I also think it’s great when you can find references to your experiences outside of your inner circle, like Elizabeth Gilbert’s time in India in her book Eat, Pray, Love. If you’re interested in watching a really good movie about spiritual searching, rent the 1946 movie, The Razor’s Edge, based on W. Somerset Maugham’s novel of the same title. Maugham’s book reportedly is based on an actual person, but that aside, the title is taken from a line in the Katha Upanishad:
“Arise! Awake! Approach the great and learn. Like the sharp edge of a razor is that path, so the wise say—hard to tread and difficult to cross.”
The movie was re-made in 1984 but I like the original better. I mean, how can you beat Tyrone Power, Gene Tierney and Clifton Webb? Okay, so maybe I’m dating myself, but I do think original movies are better than their remakes. This movie tells the story of Larry Darrell, who returns from WWI and abandons his life of privilege, as well as his fiancée, to embark on a journey of self-discovery.

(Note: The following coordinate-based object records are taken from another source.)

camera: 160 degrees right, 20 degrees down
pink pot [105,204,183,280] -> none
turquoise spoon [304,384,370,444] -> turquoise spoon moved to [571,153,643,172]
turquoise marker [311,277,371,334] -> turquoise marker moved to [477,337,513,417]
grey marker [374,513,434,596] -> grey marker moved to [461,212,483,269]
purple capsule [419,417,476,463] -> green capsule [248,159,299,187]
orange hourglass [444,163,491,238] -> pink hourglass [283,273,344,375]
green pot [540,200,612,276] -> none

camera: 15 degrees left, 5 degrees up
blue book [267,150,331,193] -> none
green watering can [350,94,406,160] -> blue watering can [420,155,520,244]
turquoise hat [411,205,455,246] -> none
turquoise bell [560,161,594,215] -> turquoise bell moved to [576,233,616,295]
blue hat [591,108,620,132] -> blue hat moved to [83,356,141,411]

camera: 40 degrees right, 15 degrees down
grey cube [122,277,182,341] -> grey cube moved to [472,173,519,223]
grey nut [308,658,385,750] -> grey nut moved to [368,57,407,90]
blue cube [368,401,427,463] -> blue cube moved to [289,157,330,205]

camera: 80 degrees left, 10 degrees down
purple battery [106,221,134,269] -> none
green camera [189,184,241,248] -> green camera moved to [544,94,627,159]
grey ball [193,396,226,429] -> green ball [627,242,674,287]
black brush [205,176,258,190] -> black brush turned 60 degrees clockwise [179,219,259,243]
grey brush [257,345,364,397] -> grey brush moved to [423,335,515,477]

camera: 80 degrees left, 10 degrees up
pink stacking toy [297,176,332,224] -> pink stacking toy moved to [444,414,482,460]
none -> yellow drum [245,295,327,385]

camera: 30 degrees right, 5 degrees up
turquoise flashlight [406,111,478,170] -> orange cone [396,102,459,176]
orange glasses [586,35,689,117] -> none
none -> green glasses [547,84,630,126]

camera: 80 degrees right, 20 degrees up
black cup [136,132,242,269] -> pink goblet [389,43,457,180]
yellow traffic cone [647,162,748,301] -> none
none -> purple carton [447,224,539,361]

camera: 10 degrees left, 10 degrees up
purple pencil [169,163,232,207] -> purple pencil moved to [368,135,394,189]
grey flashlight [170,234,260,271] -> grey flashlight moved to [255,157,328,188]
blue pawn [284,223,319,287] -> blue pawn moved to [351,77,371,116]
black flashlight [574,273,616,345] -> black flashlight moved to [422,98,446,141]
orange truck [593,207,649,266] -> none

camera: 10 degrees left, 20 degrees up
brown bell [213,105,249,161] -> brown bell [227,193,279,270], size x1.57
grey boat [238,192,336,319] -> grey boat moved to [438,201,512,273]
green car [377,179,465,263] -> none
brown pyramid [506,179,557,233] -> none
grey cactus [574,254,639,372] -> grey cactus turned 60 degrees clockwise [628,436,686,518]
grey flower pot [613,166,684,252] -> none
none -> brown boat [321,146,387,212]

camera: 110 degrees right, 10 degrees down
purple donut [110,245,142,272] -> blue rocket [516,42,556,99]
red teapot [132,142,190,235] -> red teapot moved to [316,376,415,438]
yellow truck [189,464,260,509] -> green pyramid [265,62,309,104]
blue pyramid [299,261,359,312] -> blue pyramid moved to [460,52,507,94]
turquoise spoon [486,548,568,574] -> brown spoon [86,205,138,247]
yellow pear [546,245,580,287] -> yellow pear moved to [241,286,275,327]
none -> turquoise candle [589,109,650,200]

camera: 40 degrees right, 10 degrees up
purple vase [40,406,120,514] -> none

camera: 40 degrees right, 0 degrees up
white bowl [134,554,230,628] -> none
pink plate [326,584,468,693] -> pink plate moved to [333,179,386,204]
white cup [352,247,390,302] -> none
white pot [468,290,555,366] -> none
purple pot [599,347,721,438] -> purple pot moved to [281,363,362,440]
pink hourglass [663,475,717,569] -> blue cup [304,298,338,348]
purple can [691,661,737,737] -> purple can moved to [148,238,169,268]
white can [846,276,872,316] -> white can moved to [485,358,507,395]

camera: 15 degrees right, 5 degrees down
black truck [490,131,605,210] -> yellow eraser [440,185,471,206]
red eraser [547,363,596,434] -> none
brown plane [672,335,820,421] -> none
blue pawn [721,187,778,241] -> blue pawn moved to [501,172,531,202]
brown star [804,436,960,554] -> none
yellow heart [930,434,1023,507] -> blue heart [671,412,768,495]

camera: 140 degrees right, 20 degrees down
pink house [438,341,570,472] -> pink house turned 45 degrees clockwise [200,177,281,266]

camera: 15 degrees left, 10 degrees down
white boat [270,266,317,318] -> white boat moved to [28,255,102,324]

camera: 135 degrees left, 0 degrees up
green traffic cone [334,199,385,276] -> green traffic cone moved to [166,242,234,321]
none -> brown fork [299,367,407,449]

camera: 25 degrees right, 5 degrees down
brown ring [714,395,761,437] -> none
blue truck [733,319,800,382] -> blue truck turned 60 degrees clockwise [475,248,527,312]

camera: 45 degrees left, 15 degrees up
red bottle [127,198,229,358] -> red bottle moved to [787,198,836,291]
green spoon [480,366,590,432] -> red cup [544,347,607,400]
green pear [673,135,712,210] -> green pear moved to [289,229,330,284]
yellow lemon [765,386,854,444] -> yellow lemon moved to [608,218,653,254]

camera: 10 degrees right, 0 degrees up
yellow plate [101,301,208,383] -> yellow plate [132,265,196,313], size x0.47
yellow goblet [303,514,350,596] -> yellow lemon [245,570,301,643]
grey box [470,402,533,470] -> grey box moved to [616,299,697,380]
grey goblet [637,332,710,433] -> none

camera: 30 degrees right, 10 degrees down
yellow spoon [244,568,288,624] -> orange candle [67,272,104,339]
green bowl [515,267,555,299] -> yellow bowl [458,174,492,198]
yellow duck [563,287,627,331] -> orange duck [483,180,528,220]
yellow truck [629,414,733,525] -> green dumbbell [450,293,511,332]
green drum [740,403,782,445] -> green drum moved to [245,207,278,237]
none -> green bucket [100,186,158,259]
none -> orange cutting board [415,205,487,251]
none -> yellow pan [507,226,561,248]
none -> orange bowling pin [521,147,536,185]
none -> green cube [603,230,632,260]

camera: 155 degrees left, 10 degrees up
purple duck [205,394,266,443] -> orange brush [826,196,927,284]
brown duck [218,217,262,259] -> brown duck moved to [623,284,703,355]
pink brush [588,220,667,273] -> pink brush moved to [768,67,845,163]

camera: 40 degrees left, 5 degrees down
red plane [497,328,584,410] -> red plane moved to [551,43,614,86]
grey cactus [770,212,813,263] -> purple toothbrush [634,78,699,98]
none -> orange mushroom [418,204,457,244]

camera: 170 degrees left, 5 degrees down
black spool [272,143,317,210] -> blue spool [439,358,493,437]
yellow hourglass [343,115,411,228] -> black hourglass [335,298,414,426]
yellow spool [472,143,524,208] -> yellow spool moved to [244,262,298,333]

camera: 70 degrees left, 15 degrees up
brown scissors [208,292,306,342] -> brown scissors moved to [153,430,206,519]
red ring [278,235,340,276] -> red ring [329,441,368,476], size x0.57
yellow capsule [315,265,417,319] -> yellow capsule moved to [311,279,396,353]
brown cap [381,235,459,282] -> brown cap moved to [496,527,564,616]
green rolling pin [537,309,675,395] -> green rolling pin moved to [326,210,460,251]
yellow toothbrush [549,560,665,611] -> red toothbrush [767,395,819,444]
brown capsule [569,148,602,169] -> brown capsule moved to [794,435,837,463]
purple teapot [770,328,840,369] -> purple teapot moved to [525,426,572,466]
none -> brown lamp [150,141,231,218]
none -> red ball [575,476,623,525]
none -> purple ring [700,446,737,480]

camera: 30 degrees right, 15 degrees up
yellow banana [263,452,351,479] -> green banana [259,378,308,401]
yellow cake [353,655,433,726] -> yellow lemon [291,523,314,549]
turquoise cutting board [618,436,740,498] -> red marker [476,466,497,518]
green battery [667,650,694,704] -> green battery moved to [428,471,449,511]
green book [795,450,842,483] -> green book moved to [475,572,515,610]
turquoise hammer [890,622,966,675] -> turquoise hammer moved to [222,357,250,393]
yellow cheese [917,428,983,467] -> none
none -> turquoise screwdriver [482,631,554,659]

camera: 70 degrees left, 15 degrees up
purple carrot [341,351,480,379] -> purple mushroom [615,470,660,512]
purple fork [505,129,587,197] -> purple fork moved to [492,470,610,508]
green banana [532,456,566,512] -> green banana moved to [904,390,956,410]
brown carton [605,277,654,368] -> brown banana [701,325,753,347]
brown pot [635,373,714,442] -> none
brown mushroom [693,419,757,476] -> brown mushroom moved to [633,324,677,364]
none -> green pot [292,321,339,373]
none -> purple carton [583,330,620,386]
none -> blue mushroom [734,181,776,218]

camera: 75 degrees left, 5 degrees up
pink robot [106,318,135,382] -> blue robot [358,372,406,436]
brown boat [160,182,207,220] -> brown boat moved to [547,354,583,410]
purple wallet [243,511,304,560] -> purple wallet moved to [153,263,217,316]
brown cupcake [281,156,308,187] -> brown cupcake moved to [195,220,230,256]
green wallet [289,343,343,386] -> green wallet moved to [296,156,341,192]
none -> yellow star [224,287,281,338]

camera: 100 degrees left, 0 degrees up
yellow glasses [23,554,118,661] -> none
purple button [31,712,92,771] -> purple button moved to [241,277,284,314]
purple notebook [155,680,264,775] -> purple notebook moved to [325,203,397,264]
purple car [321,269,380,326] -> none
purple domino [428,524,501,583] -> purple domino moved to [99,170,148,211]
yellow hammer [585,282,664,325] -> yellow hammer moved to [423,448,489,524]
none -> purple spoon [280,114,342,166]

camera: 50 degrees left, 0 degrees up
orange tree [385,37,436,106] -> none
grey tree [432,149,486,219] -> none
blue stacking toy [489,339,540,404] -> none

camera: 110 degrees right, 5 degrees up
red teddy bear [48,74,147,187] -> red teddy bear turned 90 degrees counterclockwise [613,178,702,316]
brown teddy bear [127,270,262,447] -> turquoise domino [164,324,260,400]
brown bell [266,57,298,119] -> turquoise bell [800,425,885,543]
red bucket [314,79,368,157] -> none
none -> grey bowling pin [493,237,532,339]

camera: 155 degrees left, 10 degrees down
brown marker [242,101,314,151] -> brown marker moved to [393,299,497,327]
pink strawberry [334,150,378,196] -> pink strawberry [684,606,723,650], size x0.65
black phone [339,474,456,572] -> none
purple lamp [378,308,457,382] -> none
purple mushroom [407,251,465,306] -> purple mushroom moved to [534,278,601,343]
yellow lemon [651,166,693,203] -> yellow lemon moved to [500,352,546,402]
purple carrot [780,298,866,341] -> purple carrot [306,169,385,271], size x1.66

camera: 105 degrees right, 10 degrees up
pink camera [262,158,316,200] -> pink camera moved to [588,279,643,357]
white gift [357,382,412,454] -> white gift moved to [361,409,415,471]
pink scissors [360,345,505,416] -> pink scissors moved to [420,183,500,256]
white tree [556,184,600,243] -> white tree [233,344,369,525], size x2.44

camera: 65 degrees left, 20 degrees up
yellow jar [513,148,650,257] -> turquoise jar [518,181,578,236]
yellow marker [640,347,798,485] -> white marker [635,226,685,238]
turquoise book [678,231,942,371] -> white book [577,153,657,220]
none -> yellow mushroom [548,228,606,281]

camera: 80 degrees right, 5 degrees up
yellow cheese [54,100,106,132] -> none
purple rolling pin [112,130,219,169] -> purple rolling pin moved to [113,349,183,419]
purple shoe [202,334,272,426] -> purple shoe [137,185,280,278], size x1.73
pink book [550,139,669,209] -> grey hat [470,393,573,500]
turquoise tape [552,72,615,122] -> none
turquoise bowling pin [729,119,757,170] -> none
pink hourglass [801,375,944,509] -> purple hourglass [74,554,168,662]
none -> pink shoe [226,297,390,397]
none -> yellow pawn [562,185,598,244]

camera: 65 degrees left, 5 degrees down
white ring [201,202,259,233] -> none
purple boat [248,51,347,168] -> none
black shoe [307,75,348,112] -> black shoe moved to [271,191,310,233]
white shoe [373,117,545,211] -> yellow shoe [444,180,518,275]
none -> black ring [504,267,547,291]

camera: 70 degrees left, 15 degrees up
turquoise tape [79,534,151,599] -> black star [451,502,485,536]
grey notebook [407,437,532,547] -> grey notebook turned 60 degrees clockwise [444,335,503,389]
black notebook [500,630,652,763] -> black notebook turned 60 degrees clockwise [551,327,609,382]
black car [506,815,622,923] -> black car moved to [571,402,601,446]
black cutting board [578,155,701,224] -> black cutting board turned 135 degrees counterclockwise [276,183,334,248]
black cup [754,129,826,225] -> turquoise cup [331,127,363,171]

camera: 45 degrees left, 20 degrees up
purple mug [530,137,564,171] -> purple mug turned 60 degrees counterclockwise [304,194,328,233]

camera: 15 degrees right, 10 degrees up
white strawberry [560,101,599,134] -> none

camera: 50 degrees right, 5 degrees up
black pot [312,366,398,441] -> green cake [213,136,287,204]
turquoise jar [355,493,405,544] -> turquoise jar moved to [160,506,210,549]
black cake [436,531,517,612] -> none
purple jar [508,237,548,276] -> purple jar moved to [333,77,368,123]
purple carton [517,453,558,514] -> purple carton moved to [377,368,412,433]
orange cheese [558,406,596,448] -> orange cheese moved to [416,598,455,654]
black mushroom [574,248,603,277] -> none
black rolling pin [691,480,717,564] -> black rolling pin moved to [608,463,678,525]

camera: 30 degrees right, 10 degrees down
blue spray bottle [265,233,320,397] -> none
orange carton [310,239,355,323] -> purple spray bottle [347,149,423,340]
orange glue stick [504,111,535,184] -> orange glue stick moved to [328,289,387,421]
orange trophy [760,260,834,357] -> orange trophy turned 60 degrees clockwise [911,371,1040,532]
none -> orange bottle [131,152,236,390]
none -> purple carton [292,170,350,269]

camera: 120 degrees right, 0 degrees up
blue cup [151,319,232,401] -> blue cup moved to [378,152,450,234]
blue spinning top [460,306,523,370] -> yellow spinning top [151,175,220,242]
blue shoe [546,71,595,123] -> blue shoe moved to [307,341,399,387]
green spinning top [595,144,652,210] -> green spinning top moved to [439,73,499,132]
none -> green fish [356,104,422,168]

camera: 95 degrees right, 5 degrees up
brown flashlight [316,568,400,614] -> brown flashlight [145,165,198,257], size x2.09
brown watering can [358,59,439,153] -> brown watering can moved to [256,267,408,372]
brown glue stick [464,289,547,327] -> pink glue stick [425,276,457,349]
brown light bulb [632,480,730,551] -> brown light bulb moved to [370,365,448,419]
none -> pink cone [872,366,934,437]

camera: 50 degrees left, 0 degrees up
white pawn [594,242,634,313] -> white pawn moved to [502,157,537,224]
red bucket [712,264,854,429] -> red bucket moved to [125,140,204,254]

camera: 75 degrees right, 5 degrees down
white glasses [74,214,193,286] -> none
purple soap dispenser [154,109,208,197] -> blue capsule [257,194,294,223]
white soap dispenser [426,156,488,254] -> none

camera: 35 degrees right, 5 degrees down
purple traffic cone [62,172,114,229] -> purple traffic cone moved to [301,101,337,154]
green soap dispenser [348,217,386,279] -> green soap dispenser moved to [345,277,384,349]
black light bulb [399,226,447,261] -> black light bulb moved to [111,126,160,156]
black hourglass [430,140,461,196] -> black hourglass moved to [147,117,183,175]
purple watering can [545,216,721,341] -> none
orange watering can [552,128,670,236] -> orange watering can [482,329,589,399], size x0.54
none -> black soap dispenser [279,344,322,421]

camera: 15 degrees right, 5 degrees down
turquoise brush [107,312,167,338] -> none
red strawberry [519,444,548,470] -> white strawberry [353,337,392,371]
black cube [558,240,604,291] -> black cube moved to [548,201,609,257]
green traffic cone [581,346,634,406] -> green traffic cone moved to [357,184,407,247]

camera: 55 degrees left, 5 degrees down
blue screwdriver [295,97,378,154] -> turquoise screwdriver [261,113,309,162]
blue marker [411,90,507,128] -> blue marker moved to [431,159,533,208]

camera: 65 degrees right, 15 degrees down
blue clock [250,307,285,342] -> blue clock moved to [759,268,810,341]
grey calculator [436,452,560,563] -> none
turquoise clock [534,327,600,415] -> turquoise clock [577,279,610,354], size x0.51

Those of us trekking a spiritual path know that it is difficult to tread, like that edge of the razor. Trying to balance what we learn, (mostly through direct experience, which is hard to describe and impossible to prove), with our everyday lives is tricky to say the least. I sometimes envy the Indian sages who live their lives in caves removed from society, able to devote all their time to their sadhana (spiritual practice). I have to say that sometimes I’m ready to pack my bags and move to some remote mountainside in the Himalayas myself.
Watching Larry Darrell’s journey through this movie reminds me that I’m not alone. At the end of the movie, when Larry is having his final conversation with Isabel, his ex-fiancée, he admits those moments of frustration he has known on his path remarking how “… it isn’t easy and it isn’t fun.”
So to all the Larry Darrells out there, let me leave you with a quote from Henry David Thoreau, who understood what it meant to tread the razor’s edge.
“If a man does not keep pace with his companions, perhaps it is because he hears a different drummer. Let him step to the music he hears, however measured or far away.”